◆ How to complete this task: Please reproduce the text of every row below word for word, leaving the pictures out of your output.
___ Dataset records ___
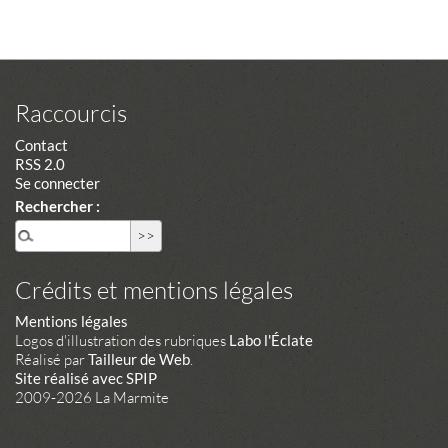
Raccourcis
Contact
RSS 2.0
Se connecter
Rechercher :
Crédits et mentions légales
Mentions légales
Logos d'illustration des rubriques
Labo l'Éclate
Réalisé par
Tailleur de Web
.
Site réalisé avec SPIP
2009-2026 La Marmite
___
◆ Result for this exercise:
Raccourcis
Contact
RSS 2.0
Se connecter
Rechercher :
Crédits et mentions légales
Mentions légales
Logos d'illustration des rubriques
Labo l'Éclate
Réalisé par
Tailleur de Web
.
Site réalisé avec SPIP
2009-2026 La Marmite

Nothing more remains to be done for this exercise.